Americans concerned with government corruption really should study Italy.
“You know Italians,” septuagenarian Elio Ciampanella was quoted in the New York Times last week. “If there is a law, they will try to find ways to go around it!”
But it is not just ordinary citizens — the people — who are evading bad laws. It is government workers who won’t do their jobs, and who engage in a wide range of corrupt deals and shady incompetence.
I know, this seems awfully unfair to the Italians. What I’ve said is the case with governments around the world. But not equally. (Scandinavian countries have a long history of government worker probity, if not ultra-competence.) And Italians do have a well-earned reputation for government corruption.
Arguably, it’s the form freedom takes in Italy.
Be that true or not, Mr. Ciampanella’s story, as related in the Times, is a fascinating one. He asked for a government-subsidized apartment, and had to wait ten years to get one . . . only to discover the problem wasn’t a lack of apartments, but a surfeit.

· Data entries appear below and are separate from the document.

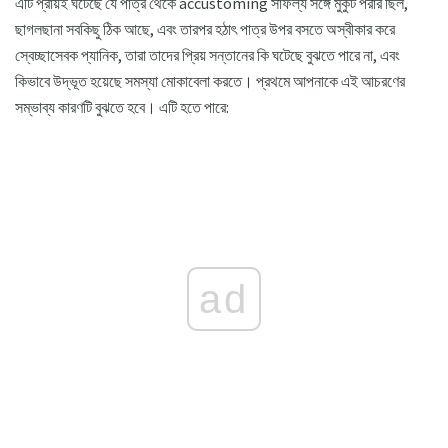
এটি প্রায়ই ঘটেছে যে পাত্র থেকে accustoming সাফল্য সঙ্গে মুকুট পরার ছিল,
ছাগলছানা সবকিছু ঠিক আছে, এবং তারপর হঠাৎ পাত্র উপর বসতে অস্বীকার করে
স্বেচ্ছাসেবক প্যানিক, তারা তাদের প্রিয় সন্তানের কি ঘটেছে বুঝতে পারে না, এবং
কিভাবে উদ্ভূত হয়েছে সমস্যা মোকাবেলা করতে। প্রথমে আপনাকে এই আচরণের
সম্ভাব্য কারণটি বুঝতে হবে। এটি হতে পারে:
ad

Yes, the government owned too many apartments to keep track of!
And so they didn’t.
And gave special deals to “special people.”
In other words: incompetence and corruption as a way of life.
Market institutions that behave so chaotically and with so little attention to efficiency go out of business. But government? That’s “necessary,” so: too big to fail. And so, commonly excused.
No wonder, then, that the common-sense approach to government is to limit it.
This is Common Sense. I’m Paul Jacob.